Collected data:
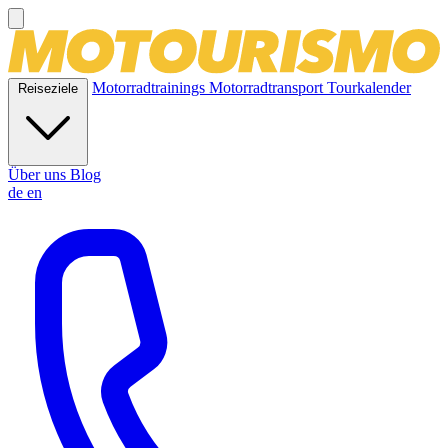
Motorradtrainings
Motorradtransport
Tourkalender
Reiseziele
Über uns
Blog
de
en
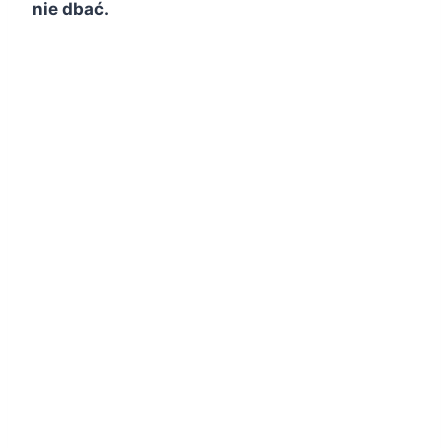
nie dbać.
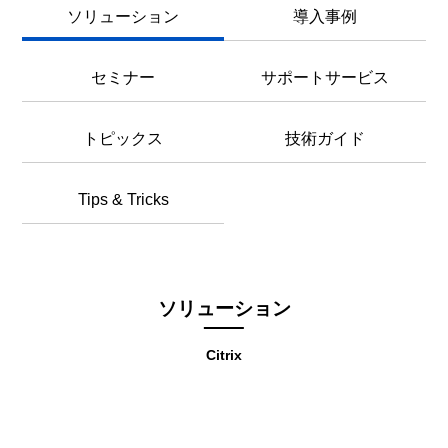
ソリューション
導入事例
セミナー
サポートサービス
トピックス
技術ガイド
Tips & Tricks
ソリューション
Citrix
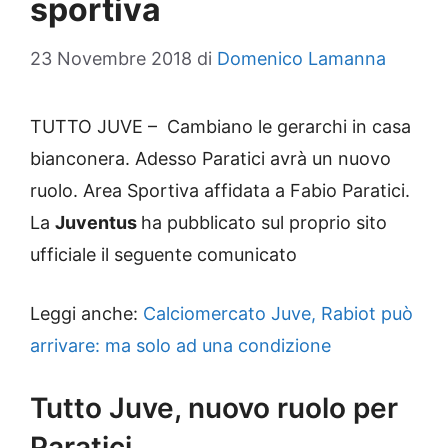
sportiva
23 Novembre 2018
di
Domenico Lamanna
TUTTO JUVE – Cambiano le gerarchi in casa
bianconera. Adesso Paratici avrà un nuovo
ruolo. Area Sportiva affidata a Fabio Paratici.
La
Juventus
ha pubblicato sul proprio sito
ufficiale il seguente comunicato
Leggi anche:
Calciomercato Juve, Rabiot può
arrivare: ma solo ad una condizione
Tutto Juve, nuovo ruolo per
Paratici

» Task details: Check every line of the entries above, and copy those that carry the string "Paratici".

» Task result:
bianconera. Adesso Paratici avrà un nuovo
ruolo. Area Sportiva affidata a Fabio Paratici.
Paratici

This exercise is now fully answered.